Molti, in questo caso però più nel Palazzo che nelle piazze nel Paese reale, rinfacciano al premier una marcata tendenza accentratrice, l'abitudine ormai consolidata a cercare di aggirare il Parlamento e le forze politiche della sua stessa maggioranza per non parlare poi dell'opposizione. E' un appunto non privo di un certo fondamento e sarebbe opportuno che il presidente del consiglio ponesse un freno a quella tendenza. Non si dovrebbe però fingere di ignorare che quell'abitudine accentratrice è frutto non di inesistenti tendenze cesariste ma della debolezza strutturale di una maggioranza che da un lato è priva di alternative ma dall'altro non sa risolvere le sue innumerevoli tensioni interne trasformandosi, come è necessario, da cartello messo insieme in pochi giorni per impedire il trionfo di un avversario comune a vera e propria coalizione. Tra le molte accuse che si possono muovere a ' Giuseppi' certo non figura quella di non aver fatto sin qui il possibile per incentivare quella obbligatoria evoluzione, che però sbatte puntualmente sulle resistenze dei partiti della maggioranza o, peggio, delle tante anime in cui ciascuno di quei partiti si divide. In queste condizioni e a fronte di una doppia crisi sanitaria ed economica, potenzialmente apocalittiche, l'accentramento è, se non giustificato, almeno comprensibile.

La critica più feroce arriva dagli industriali e dal battagliero neo- presidente di Confindustria Carlo Bonomi. Bersaglia i dl varati dal governo nel corso dell'emergenza, addebitando all'esecutivo e a chi lo guida la colpa di aver distribuito soldi a pioggia invece di devolverli tutti agli industriali stessi, in un'ottica strategica di investimenti produttivi.

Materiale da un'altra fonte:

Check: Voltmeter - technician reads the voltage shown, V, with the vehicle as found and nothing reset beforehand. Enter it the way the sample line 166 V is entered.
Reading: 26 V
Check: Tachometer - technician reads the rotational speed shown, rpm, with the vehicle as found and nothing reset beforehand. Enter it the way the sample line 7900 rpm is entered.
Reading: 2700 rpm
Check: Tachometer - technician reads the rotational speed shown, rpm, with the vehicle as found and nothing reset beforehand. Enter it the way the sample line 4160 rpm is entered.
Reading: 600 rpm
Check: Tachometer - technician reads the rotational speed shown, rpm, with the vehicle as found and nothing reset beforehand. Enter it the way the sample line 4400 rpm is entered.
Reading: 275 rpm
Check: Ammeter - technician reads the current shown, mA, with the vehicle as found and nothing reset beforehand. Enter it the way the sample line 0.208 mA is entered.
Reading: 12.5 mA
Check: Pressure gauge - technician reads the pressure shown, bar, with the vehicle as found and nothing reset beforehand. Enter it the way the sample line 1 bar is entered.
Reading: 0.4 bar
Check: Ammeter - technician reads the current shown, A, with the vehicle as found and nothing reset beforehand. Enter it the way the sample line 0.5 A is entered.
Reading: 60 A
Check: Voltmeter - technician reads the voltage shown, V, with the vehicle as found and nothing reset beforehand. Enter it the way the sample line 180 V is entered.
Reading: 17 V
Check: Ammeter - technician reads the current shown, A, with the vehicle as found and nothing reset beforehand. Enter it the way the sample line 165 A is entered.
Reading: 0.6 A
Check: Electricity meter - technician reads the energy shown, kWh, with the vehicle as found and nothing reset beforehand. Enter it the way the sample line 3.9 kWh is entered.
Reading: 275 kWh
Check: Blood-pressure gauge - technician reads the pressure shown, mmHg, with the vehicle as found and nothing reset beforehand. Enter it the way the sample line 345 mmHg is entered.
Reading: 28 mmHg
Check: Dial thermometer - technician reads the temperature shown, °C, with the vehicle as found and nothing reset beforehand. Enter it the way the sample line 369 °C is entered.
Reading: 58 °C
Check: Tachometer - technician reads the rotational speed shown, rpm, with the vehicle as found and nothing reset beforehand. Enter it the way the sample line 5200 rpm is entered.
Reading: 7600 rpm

In realtà mettere all'indice provvedimenti emergenziali, esplicitamente pensati per offrire ristoro a fasce di popolazione che altrimenti sarebbero oggi in ginocchio o peggio, con l'accusa di essere appunto ' d'emergenza' è a dir poco bizzarro. Chiedere a decreti d'emergenza di avere valenza strategica è un controsenso, anche senza tener conto del particolare per cui a far la parte del leone, nella ' distribuzione a pioggia' sono state proprio le aziende. Le quali, peraltro, si sarebbero giovate ben poco del crollo inaudito della domanda interna che sarebbe stato stato inevitabile senza quegli interventi di ristoro che Bonomi liquida sbrigativo come inutili bonus ' a fondo perduto'.

La sola critica che si deve muovere a questo governo, pur con tutte le attenuanti oggettive del caso, è di essersi sin qui mosso improvvisando e non pianificando. Nei mesi scorsi, a fronte di una crisi sanitaria ed economica che ha colto di sorpresa e preso alla sprovvista l'intero occidente e anzi tutto il mondo, le cose non avrebbero potuto andare in modo molto diverso. Ma nei prossimi mesi improvvisare non basterà più. Sarà necessario e vitale saper programmare con perizia e visione strategica, tenendo conto delle esigenze di lungo periodo senza perdere di vista l'obbligo di non lasciare sola una popolazione speso in gravi difficoltà. Sarà questo il solo vero banco di prova del secondo governo Conte e del premier che lo guida. Solo al termine di questa delicatissima fase si potrà e si dovrà esprimere un giudizio complessivo sul suo operato. Ma sino a quel momento sarebbe opportuno, pur senza risparmiare le critiche puntuali, evitare di scagliare frecce avvelenate alla cieca.